:: The data ::
= = =
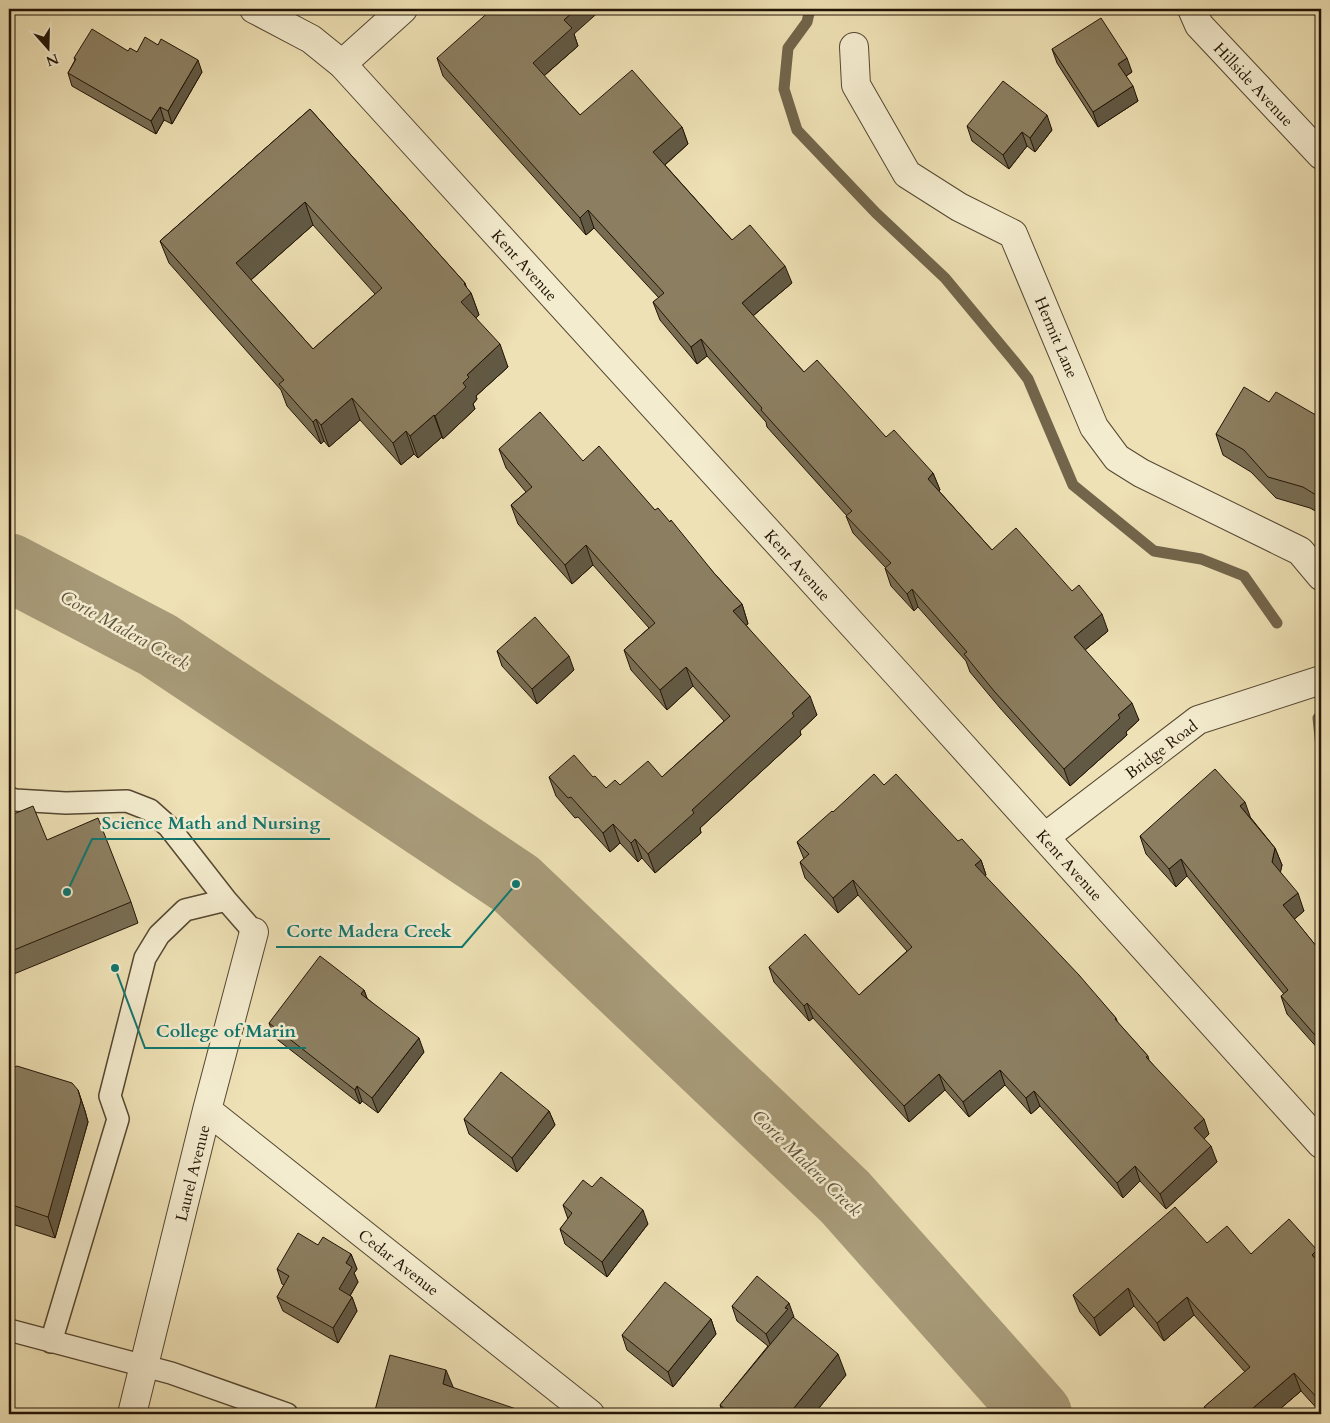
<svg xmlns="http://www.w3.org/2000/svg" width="1330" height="1423" font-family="Cardo,serif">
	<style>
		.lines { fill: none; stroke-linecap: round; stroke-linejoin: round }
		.stream { stroke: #72654b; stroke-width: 11 }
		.river { stroke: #a89b79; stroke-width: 68 }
		.service-casing { stroke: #544731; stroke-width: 24 }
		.minor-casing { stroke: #544731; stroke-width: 30 }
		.tertiary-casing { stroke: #544731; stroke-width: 30 }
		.service { stroke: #f4eccf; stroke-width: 21 }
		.minor { stroke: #f4eccf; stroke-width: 28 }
		.tertiary { stroke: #f4eccf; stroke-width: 28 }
		.wall { fill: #786d53; stroke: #211405; fill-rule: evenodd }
		.shaded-wall { fill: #625944; stroke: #211405 }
		.building { fill: #8c7f61; stroke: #211405; fill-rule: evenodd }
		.labels { text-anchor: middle; stroke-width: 5; stroke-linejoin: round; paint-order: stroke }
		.street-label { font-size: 16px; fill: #211405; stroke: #f4eccf }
		.water-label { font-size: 18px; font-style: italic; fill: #5e5139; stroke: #f4eccf }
		.leader { fill: none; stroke: #0f766e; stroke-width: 2 }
		.callout-dot { fill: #0f766e; stroke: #f4eccf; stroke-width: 2 }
		.callout-label { font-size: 18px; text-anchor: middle; font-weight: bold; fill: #0f766e; stroke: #f4eccf; stroke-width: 5; stroke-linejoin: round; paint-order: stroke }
	</style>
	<rect width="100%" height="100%" fill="#eee1b5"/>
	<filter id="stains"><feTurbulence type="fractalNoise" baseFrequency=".004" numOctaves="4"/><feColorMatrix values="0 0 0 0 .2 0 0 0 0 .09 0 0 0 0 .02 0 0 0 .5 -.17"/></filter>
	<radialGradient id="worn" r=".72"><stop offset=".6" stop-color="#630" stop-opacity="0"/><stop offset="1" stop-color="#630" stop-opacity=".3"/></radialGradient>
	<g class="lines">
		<path class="stream" d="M810,9L807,22L788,48L784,89L797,130L876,213L945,278L1014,361L1028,379L1073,485L1154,551L1201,559L1244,576L1277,623
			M1318,718L1321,747"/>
		<path class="river" d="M9,567L158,645L516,884L845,1197L1038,1414"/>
		<g class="service-casing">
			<path id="service" d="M9,798L15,800L66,803L127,801L150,810L169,827L226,900L254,932
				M9,1330L171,1373L287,1414
				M51,1342L118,1119L110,1096L145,958L159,935L185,910L226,900"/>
		</g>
		<g class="minor-casing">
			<path id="minor" d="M1192,9L1199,25L1321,155
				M854,47L856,85L907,174L959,207L1013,234L1094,427L1117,458L1141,473L1300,551L1321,576
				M342,64L403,9
				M1045,837L1198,720L1321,680
				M207,1110L590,1414
				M132,1414L207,1110L254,932"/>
		</g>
		<g class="tertiary-casing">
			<path id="tertiary" d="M254,9L311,39L342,64L902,679L1321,1144"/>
		</g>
		<use href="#service" class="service"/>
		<use href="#minor" class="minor"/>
		<use href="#tertiary" class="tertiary"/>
	</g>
	<path class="wall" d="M574,34L578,46L544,76L580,115L682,127L688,144L665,165L732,240L792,283L753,316L804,372L886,437L933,473L940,490L939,491L992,550L1108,631L1085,650L1139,720L1126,732L1127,735L1070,786L1000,708L970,672L966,661L918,607L914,611L891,586L885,568H886L853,533L846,516H847L767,427L766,422L707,356L697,364L660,320L653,302L659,298L594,228L586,235L443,76L437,58Z
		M1052,49L1132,72L1126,76L1138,101L1098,127L1057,63Z
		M128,51L137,52L202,72L172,124L164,120L156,134L72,86L68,73L75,60L74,58Z
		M310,109L465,283L466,287L471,293L479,315L476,318L508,367L476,396L477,399L473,404L475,409L443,439L442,437L418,458L414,454L401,465L360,420L329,447L324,441L321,444L287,406L281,390L169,263L160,241ZM313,225L375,294L313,349L251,280Z
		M967,126L1052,130L1035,152L1027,146L1009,169L972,141Z
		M1269,402L1321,418V514L1310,508L1276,498L1251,472L1223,455L1216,434Z
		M499,449L583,461L655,510L714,573L742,604L748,624L746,625L817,715L800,731L801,735L700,828L701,833L655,873L642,858L638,862L620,843L610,852L578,817L575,818L556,796L549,777H593L606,788L662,777L724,721L693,686L667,710L631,670L624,650L649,628L593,565L572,584L518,524L511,505L526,492L506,468Z
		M497,651L574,670L537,704L502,666Z
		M884,785L958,841L981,860L986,875L985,876L1116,1018L1118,1023L1148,1056L1149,1060L1209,1134L1204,1139L1217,1162L1166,1209L1140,1181L1123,1198L1040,1106L1031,1114L1005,1085L969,1117L945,1090L909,1122L813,1018L809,1021L774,982L769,967L859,995L907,951L858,895L838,913L805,878L800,862L804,859L797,842L833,812Z
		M9,816L47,840L131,902L138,923L9,976Z
		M1251,818L1275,848L1282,865L1280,872L1304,911L1294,919L1321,952V1052L1287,1014L1281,996L1284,994L1187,876L1176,887L1146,854L1140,836Z
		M364,990L367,998L424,1052L378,1113L362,1101L360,1104L274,1037L269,1023Z
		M9,1069L78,1090L85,1111L88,1122L55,1238L9,1223Z
		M549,1111L555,1125L517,1172L469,1134L464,1119Z
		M592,1187L648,1224L607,1277L565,1244L560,1229L568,1219L563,1205Z
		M1207,1243L1251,1254L1317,1250L1321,1261V1413L1301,1391L1274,1414H1199L1205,1409L1204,1407L1245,1372L1194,1315L1164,1341L1134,1306L1100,1336L1080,1312L1073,1295Z
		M318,1245L351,1254L357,1269L354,1273L358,1282L350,1296L352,1297L357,1311L338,1343L283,1311L277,1297L284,1285L282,1284L277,1269Z
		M732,1306L794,1318L846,1375L814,1414H723L720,1405L768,1346L737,1321Z
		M711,1319L716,1334L673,1387L627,1350L622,1335Z"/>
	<path class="shaded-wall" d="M576,9H602L574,34L578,46L539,80L533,63L564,20Z
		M1127,58L1132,72L1123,78L1118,64Z
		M198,60L202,72L172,124L168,111Z
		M1133,86L1138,101L1098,127L1093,112Z
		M160,107L164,120L156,134L151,121Z
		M1047,115L1052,130L1035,152L1030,138Z
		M682,127L688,144L659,170L653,152Z
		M1022,132L1027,146L1009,169L1003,155Z
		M305,202L313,225L244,286L236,263Z
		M588,210L594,228L586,235L580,218Z
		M785,266L792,283L748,320L742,303Z
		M465,283L469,295L471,293L479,315L469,324L461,302L464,284Z
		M701,339L707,356L697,364L691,347Z
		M500,344L508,367L476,396L477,399L473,404L475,409L443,439L435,416L463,383L467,375Z
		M352,398L360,420L329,447L321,425Z
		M434,415L442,437L418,458L410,436Z
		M316,419L324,441L321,444L313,422Z
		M406,431L414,454L401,465L393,443Z
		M933,473L940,490L934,496L928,479Z
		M586,545L593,565L572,584L565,565Z
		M912,589L918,607L914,611L907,594Z
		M742,604L748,624L740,630L733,611Z
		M1102,614L1108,631L1080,654L1074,637Z
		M569,656L574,670L537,704L532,689Z
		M686,667L693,686L667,710L660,690Z
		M810,696L817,715L800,731L801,735L700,828L701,833L655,873L648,854L692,810L792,713Z
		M1132,703L1139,720L1126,732L1127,735L1070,786L1064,769L1118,715Z
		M1245,802L1251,819L1240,806Z
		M613,824L620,843L610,852L603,833Z
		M635,839L642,858L638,862L631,843Z
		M1275,848L1282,865L1279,879L1272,862Z
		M1181,859L1187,876L1176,887L1169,869Z
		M981,860L986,875L980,881L975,865Z
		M853,880L858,895L838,913L833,898Z
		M1298,893L1304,911L1290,923L1283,905Z
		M364,990L369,1004L361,994Z
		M807,1003L813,1018L809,1021L804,1006Z
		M419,1038L424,1052L378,1113L372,1098Z
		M1000,1070L1005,1085L969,1117L963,1102Z
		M939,1074L945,1090L909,1122L904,1106Z
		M357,1086L362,1101L360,1104L355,1090Z
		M78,1090L85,1111L88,1122L55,1238L48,1217Z
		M1034,1091L1040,1106L1031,1114L1026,1098Z
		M549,1111L555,1125L517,1172L512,1158Z
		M1204,1119L1209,1134L1200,1143L1194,1128Z
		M1211,1146L1217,1162L1166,1209L1160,1194Z
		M1135,1166L1140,1181L1123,1198L1117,1183Z
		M643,1210L648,1224L607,1277L602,1262Z
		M1317,1250L1321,1261V1270L1312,1255Z
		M351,1254L357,1269L354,1273L358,1282L345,1304L339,1289L346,1263Z
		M1128,1288L1134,1306L1100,1336L1094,1318Z
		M352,1297L357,1311L338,1343L333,1328Z
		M1187,1297L1194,1315L1164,1341L1157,1323Z
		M789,1303L794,1317L772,1349L766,1334Z
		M711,1319L716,1334L673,1387L668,1372Z
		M838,1354L846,1375L814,1414H789Z
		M446,1370L454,1389L443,1384Z
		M1294,1373L1301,1391L1274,1414H1246Z"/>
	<path class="building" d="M492,9H576L564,20L572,28L533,63L580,115L632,70L682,127L653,152L732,240L750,225L785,266L742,303L804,372L817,360L886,437L894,430L933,473L928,479L992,550L1016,528L1072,591L1079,585L1102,614L1074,637L1132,703L1118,715L1120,718L1064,769L994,691L964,654L967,652L912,589L907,594L885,568L891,563L846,516L852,511L761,410L762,408L701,339L691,347L653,302L664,293L588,210L580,218L437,58Z
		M1101,18L1127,58L1118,64L1133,86L1093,112L1052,49Z
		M92,29L128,51L130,48L137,52L145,37L158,45L161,39L198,60L168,111L160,107L151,121L68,73L76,59L74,58Z
		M1003,81L1047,115L1030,138L1022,132L1003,155L967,126Z
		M310,109L465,283L464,284L471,293L461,302L500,344L467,375L469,377L463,383L466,387L435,416L434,415L410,436L406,431L393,443L352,398L321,425L316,419L313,422L279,384L284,380L160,241ZM305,202L382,288L313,349L236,263Z
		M1244,387L1269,402L1276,392L1321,418V498L1303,487L1268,477L1244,450L1216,434Z
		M540,412L583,461L599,446L655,510L658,508L670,522L671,520L714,573L742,604L733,611L810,696L792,713L794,716L692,810L694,813L648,854L635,839L631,843L613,824L603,833L571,797L568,798L549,777L574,755L593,777L595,776L606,788L615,780L620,785L648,761L662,777L730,716L686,667L660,690L624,650L655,623L586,545L565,565L511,505L532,487L499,449Z
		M535,617L569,656L532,689L497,651Z
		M1215,769L1245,802L1240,806L1275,848L1272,862L1298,893L1283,905L1321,952V1042L1281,996L1288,990L1181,859L1169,869L1140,836Z
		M874,774L884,785L896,774L958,841L962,839L981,860L975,865L1079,975L1116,1018L1115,1019L1148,1056L1146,1057L1204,1119L1194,1128L1211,1146L1160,1194L1135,1166L1117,1183L1034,1091L1026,1098L1000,1070L963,1102L939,1074L904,1106L807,1003L804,1006L769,967L805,934L859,995L912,947L853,880L833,898L800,862L809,854L797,842L832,811L833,812Z
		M33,806L47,840L98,818L131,902L9,952V816Z
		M320,956L364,990L361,994L419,1038L372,1098L357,1086L355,1090L269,1023Z
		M17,1066L72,1083L78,1090L81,1101L48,1217L9,1204V1069Z
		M501,1072L549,1111L512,1158L464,1119Z
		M601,1177L643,1210L602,1262L560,1229L572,1213L563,1205L583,1180L592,1187Z
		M1175,1207L1207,1243L1227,1226L1251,1254L1289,1219L1317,1250L1312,1255L1321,1265V1402L1294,1373L1246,1414H1199L1206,1408L1204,1407L1250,1367L1187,1297L1157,1323L1128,1288L1094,1318L1073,1295Z
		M298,1233L318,1245L323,1237L351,1254L346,1263L352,1267L339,1289L352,1297L333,1328L277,1297L289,1276L277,1269Z
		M757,1276L789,1303L785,1308L788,1309L766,1334L732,1306Z
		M665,1282L711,1319L668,1372L622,1335Z
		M793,1317L838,1354L789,1414H731L720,1405Z
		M390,1355L446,1370L443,1384L522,1411L521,1414H374Z"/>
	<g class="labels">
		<g class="street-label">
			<text transform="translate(1254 84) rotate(47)" y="6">Hillside Avenue</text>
			<text transform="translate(525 265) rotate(48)" y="6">Kent Avenue</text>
			<text transform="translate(1057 337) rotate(67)" y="6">Hermit Lane</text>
			<text transform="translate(798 565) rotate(48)" y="6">Kent Avenue</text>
			<text transform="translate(1161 749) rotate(-37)" y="6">Bridge Road</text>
			<text transform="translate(1070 865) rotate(48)" y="6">Kent Avenue</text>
			<text transform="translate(192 1173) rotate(-76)" y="6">Laurel Avenue</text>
			<text transform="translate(399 1262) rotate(38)" y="6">Cedar Avenue</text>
		</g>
		<g class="water-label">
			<text transform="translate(125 630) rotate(29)" y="6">Corte Madera Creek</text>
			<text transform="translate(807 1163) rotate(44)" y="6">Corte Madera Creek</text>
		</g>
	</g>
	<path class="leader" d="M67 892L92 839H330M516 884L462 947H276M115 968L145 1048H306"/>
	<g class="callout-dot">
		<circle cx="67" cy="892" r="5"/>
		<circle cx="516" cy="884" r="5"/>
		<circle cx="115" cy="968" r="5"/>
	</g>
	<g class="callout-label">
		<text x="211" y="829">Science Math and Nursing</text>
		<text x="369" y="937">Corte Madera Creek</text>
		<text x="226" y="1037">College of Marin</text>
	</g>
	<rect width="1330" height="1423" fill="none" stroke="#eee1b5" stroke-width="30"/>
	<rect x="10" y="10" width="1310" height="1403" fill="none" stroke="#211405" stroke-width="2.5"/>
	<rect x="15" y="15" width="1300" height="1393" fill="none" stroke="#211405"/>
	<g transform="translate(48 48) rotate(160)" stroke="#f4eccf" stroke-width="4" paint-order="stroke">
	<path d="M0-4L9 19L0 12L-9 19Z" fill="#211405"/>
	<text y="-8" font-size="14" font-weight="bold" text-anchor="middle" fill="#211405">N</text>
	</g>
	<rect width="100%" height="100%" filter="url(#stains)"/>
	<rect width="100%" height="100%" fill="url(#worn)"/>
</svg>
= = =
:: Problem ::
If a line in the entries above contains the word "labels", copy it.

:: Reply to the task ::
		.labels { text-anchor: middle; stroke-width: 5; stroke-linejoin: round; paint-order: stroke }
	<g class="labels">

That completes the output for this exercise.